Defence review needs to provide means to sustain neutrality

White Paper opportunity to restate our position

Ireland’s  participation in UN  peacekeeping missions, has allowed the Defence Forces access to the technical information necessary to achieve inter-operability with other   states  –  on patrol on UN mission in East Timor in   1999. Photograph: Conor O’Clery

Ireland’s participation in UN peacekeeping missions, has allowed the Defence Forces access to the technical information necessary to achieve inter-operability with other states – on patrol on UN mission in East Timor in 1999. Photograph: Conor O’Clery

Thu, Jul 24, 2014, 01:08

Each time there has been a referendum on an EU treaty predictions have been made in some quarters, that a no vote would end our neutrality. They were wrong. Amsterdam, Maastricht, Nice and Lisbon have long been ratified by the Irish people, and our national defence policy of neutrality is still very much in place.

However, our failure to invest properly in the Defence Forces continues to undermine its credibility.

A sovereign state has three options in providing for its national defence. It can opt for neutrality and take on full responsibility for its own defence. It can join a military alliance and commit to mutual defence with a group of nations sharing the same values and interests. It can also conclude a defence treaty, or a defence agreement, with a friendly neighbouring state to share in the defence of both countries.

Later this year the Government will conclude a White Paper on Defence, which presents an opportunity to restate our neutrality, or otherwise. The Green Paper on Defence issued last year invited a debate on all aspects of national defence, including the neutrality issue. Over the years the lack of open and honest debate on our policy of neutrality has resulted in entrenched positions, particularly so on the pro-neutrality side.

Motivated for the most part by a genuine concern for peace, but also influenced by pacifism, anti-Americanism and anti-EU sentiments, Irish neutralism has, in some quarters, hardened into an ideology. For some adherents it has become a dogma, a religion through which the faithful hope to avoid Armageddon. Long left unchallenged, it has now become almost blasphemous to criticise neutrality.

As a result, in Irish politics it is a vote loser to criticise neutrality. No matter who is in power, opposition parties will jump on any government that is “soft” on the issue. Successive governments have backed themselves into a corner – the best they can come up with is a concept of military neutrality. We are told that we are politically committed, but not militarily committed.

Weather reports

In reality Ireland’s policy of neutrality has always been flexible and pragmatic. From de Valera allowing crucial weather reports to be passed to the Allies during the Emergency, to Bertie Ahern allowing the US army to avail of stopover facilities at Shannon, the purist’s idealistic interpretation of neutrality has not been upheld.

But Irish neutrality in the second World War helped to keep us out of the war. It worked because of a specific set of circumstances. Elsewhere in wartime Europe most neutral states were overrun and occupied. It is significant that neutral states which were invaded did not revert to neutrality at the end of the war .
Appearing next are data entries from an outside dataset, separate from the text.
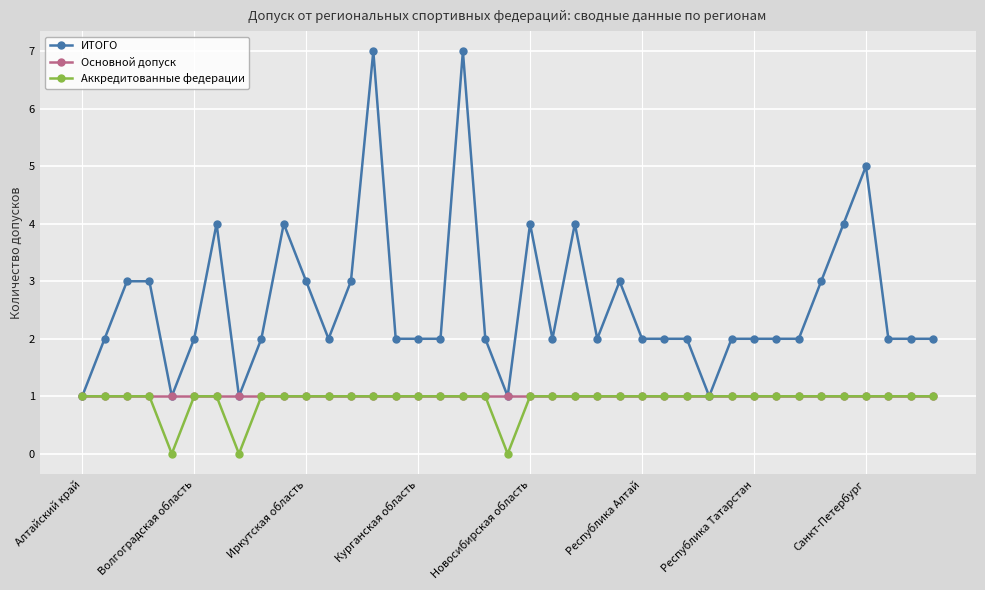

Which series has the widest spread of values?

ИТОГО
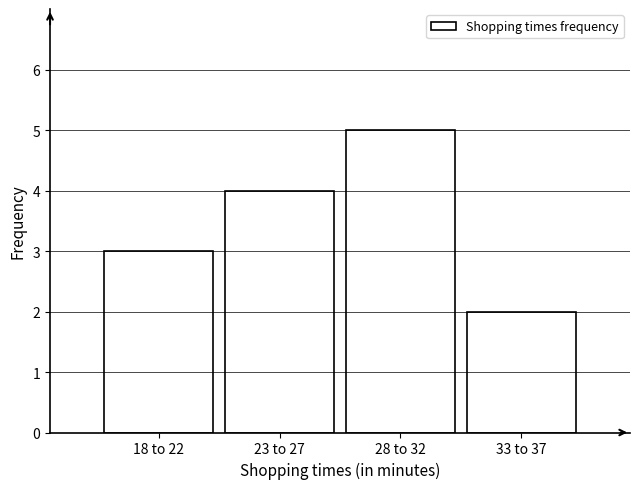

Reading right to left, extract all data points from this chart.

2	5	4	3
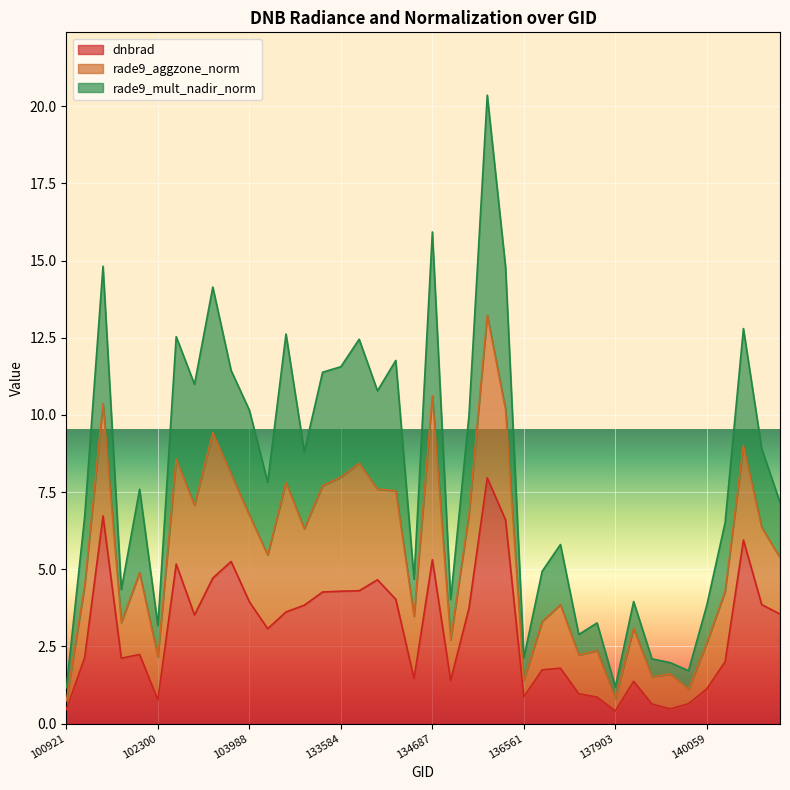

Does the chart display data point markers on the line(s)?

No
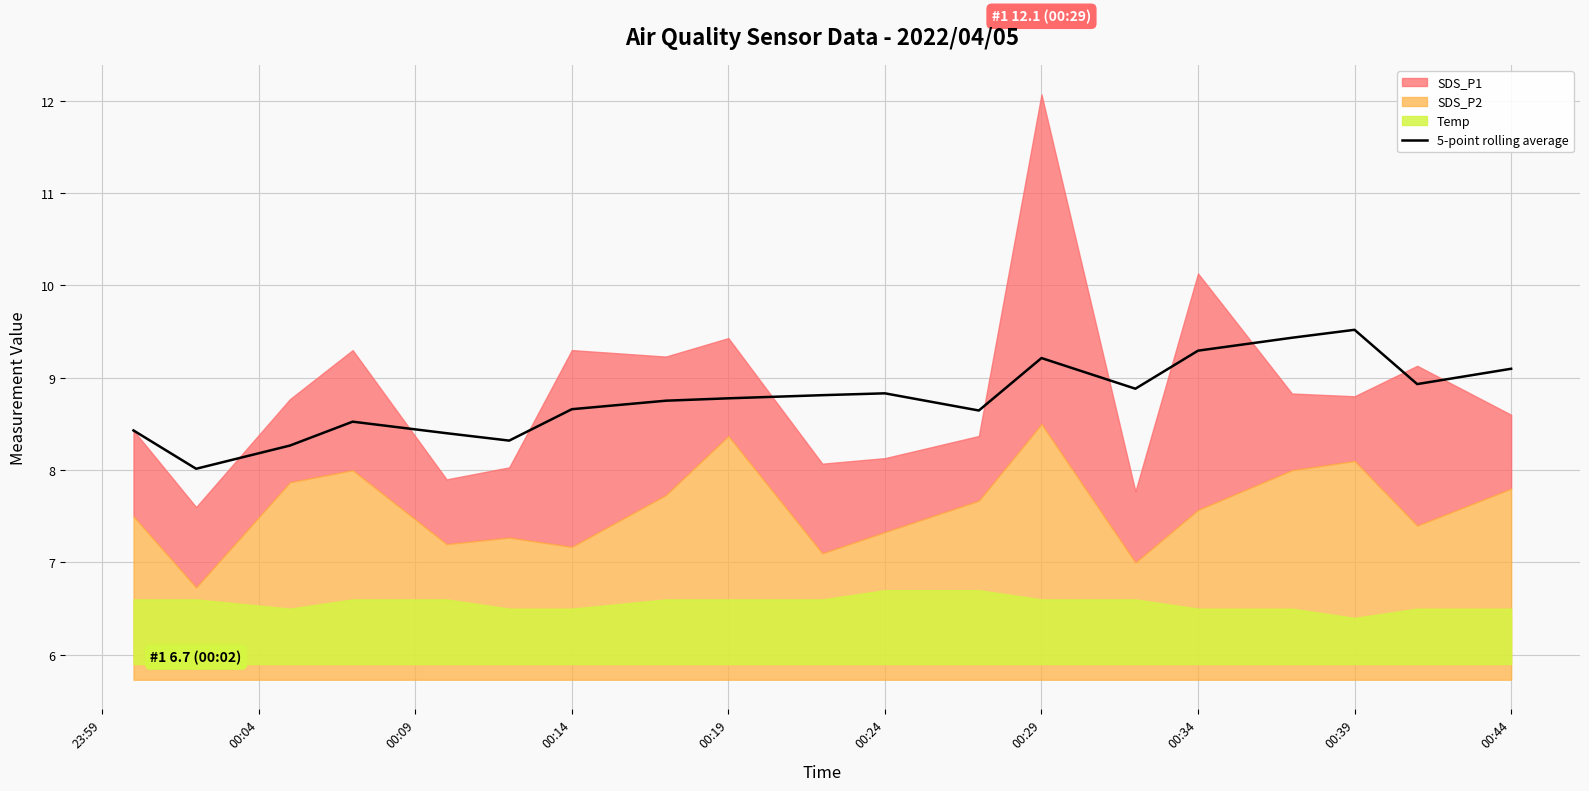

What is the lowest value of the 5-point rolling average series?

8.0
Countries like Belgium, the Netherlands and Denmark will never again fall for the illusion of security provided by a policy of neutrality. So what should we do? Since the end of the cold war, the argument for joining Nato has weakened. Moreover, Ireland’s joining Nato’s Partnership for Peace, and participating in UN-approved, Nato-led peacekeeping missions, has allowed the Defence Forces access to the technical information necessary to achieve inter-operability with other participating states, without having to join the alliance. So, unless the circumstances change, there is no strong case, at present, for Ireland to join Nato.